■ EXERCISE DETAILS
Your copy should hold every record verbatim and none of the pictures.

Excerpts from a dataset:
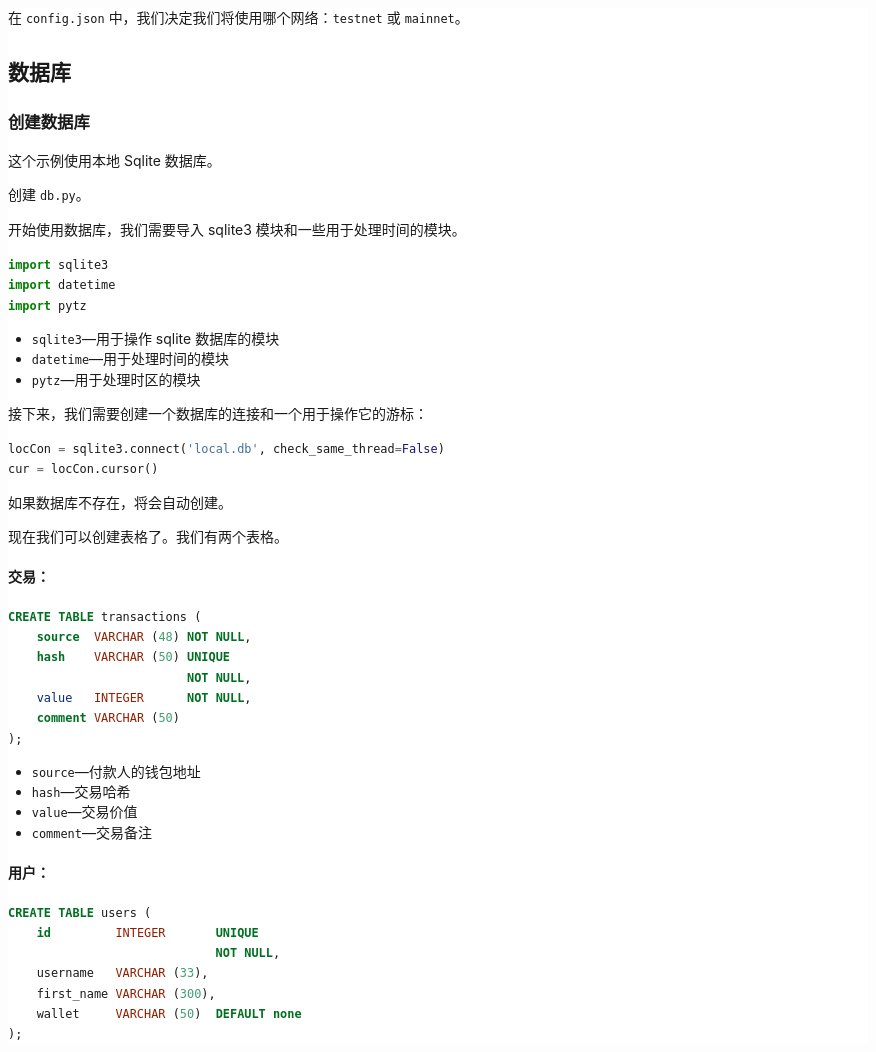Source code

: 在 `config.json` 中，我们决定我们将使用哪个网络：`testnet` 或 `mainnet`。

## 数据库

### 创建数据库

这个示例使用本地 Sqlite 数据库。

创建 `db.py`。

开始使用数据库，我们需要导入 sqlite3 模块和一些用于处理时间的模块。

```python
import sqlite3
import datetime
import pytz
```

- `sqlite3`—用于操作 sqlite 数据库的模块
- `datetime`—用于处理时间的模块
- `pytz`—用于处理时区的模块

接下来，我们需要创建一个数据库的连接和一个用于操作它的游标：

```python
locCon = sqlite3.connect('local.db', check_same_thread=False)
cur = locCon.cursor()
```

如果数据库不存在，将会自动创建。

现在我们可以创建表格了。我们有两个表格。

#### 交易：

```sql
CREATE TABLE transactions (
    source  VARCHAR (48) NOT NULL,
    hash    VARCHAR (50) UNIQUE
                         NOT NULL,
    value   INTEGER      NOT NULL,
    comment VARCHAR (50)
);
```

- `source`—付款人的钱包地址
- `hash`—交易哈希
- `value`—交易价值
- `comment`—交易备注

#### 用户：

```sql
CREATE TABLE users (
    id         INTEGER       UNIQUE
                             NOT NULL,
    username   VARCHAR (33),
    first_name VARCHAR (300),
    wallet     VARCHAR (50)  DEFAULT none
);
```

■ EXERCISE OUTPUT
Source code

: 在 `config.json` 中，我们决定我们将使用哪个网络：`testnet` 或 `mainnet`。

## 数据库

### 创建数据库

这个示例使用本地 Sqlite 数据库。

创建 `db.py`。

开始使用数据库，我们需要导入 sqlite3 模块和一些用于处理时间的模块。

```python
import sqlite3
import datetime
import pytz
```

- `sqlite3`—用于操作 sqlite 数据库的模块
- `datetime`—用于处理时间的模块
- `pytz`—用于处理时区的模块

接下来，我们需要创建一个数据库的连接和一个用于操作它的游标：

```python
locCon = sqlite3.connect('local.db', check_same_thread=False)
cur = locCon.cursor()
```

如果数据库不存在，将会自动创建。

现在我们可以创建表格了。我们有两个表格。

#### 交易：

```sql
CREATE TABLE transactions (
    source  VARCHAR (48) NOT NULL,
    hash    VARCHAR (50) UNIQUE
                         NOT NULL,
    value   INTEGER      NOT NULL,
    comment VARCHAR (50)
);
```

- `source`—付款人的钱包地址
- `hash`—交易哈希
- `value`—交易价值
- `comment`—交易备注

#### 用户：

```sql
CREATE TABLE users (
    id         INTEGER       UNIQUE
                             NOT NULL,
    username   VARCHAR (33),
    first_name VARCHAR (300),
    wallet     VARCHAR (50)  DEFAULT none
);
```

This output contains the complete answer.